Given the complexity of healthcare, there is probably not one method to determine which factors to include or not. Societal value needs to be taken into account. In the example of Alzheimer’s disease, one should consider the broader picture beyond the medical cost. There is no direct medical offset for the cost of nursing homes, but we should consider the value of keeping somebody out of a nursing home when deciding the value of a therapy for Alzheimer’s.
In order to understand the full picture, real-world evidence (RWE) will be crucial. The ‘Get Real’ programme, a joint effort by payers and HCA bodies, is an important first step towards incorporating RWE gathering into drug development processes.
Four recommendations for pharmaceutical companies
- Invest in understanding the patient journey to discover unmet needs of specific populations with the disease: Mapping the patient journey helps to understand the specific issues patients (and caregivers) face, and identify opportunities to address currently unmet needs. Addressing these needs often requires moving beyond a product focus.
- Adopt a multi-stakeholder approach: Considering the different perspectives and needs of patients, policymakers, providers, payers and professionals (P5) throughout the product development and commercialisation process is critical. This requires strong alignment of R&D and marketing, as well as medical affairs and market/patient access resources. Consider moving from a focus on the target product profile (TPP), which is function/feature focused, towards a P5-focused approach based on value and TPVP (target patient value profile).
- Integrate real-world evidence and patent focus into clinical development plans: Considering how payers will determine the value of the product in the design of phase III trials is often too late. Biopharmaceutical companies need to have a plan for understanding and measuring value beyond clinical development. Increasingly, payers, policymakers and providers are looking beyond the clinical data and asking for real-world evidence (RWE). Clinical development plans (CDP) need to evolve from delivering the data required for filing for approval and negotiating for reimbursement towards considering how to generate RWE that will support the value proposition beyond product launch for the entire product life cycle and towards a holistic understanding of how the treatment will impact the patient and caregiver experience.

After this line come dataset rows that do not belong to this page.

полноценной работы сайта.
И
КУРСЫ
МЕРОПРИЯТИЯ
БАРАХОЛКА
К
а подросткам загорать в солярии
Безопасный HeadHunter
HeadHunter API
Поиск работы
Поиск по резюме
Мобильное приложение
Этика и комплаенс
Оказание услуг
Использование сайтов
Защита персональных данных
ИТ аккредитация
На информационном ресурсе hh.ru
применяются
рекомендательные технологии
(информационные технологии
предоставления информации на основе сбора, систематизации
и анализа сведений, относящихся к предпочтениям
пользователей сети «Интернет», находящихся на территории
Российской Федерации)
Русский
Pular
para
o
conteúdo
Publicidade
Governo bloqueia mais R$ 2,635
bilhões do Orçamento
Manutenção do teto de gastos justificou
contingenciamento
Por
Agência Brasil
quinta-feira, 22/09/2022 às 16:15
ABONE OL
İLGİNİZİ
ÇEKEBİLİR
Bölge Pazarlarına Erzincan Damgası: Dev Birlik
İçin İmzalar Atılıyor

- Invest in understanding the dynamics of the various healthcare systems: While in theory each healthcare system is unique in how it responds to the challenge of protecting its population from illness, there are more commonalities than differences. Understanding these archetypes and developing a framework for how to understand and communicate the value of a particular product simplifies the task and leverages best practices.
A better understanding
Focusing on value can help create a common language that everybody can understand, assuming openness of all parties involved to shift their focus away from pricing. To make the transition, all the stakeholders have to align on the definition of value, agree on a methodology and commit to capture the outcomes (and not just the inputs of cost).
In the short run, value-based agreements are a good first step to share the risk of costly new therapies. What ultimately needs to happen is to collect outcomes systematically – which will be possible given the rapid spread of technology. Once that happens, the need for individual, one-off value-based arrangements will go away.
Shifting the conversation from price to value will not only take time, but will also require new business models, collaborations, regulatory frameworks and financing vehicles. Biopharmaceutical companies are not the only ones that will need to undergo fundamental change – but they will be well advised to lead the way towards developing a framework that everybody can agree on. A better understanding of a particular therapy’s value is imperative to align the interests of the various stakeholders towards the needs of patients, ensuring those patients who benefit have access to innovative medicines while providing incentives to innovate.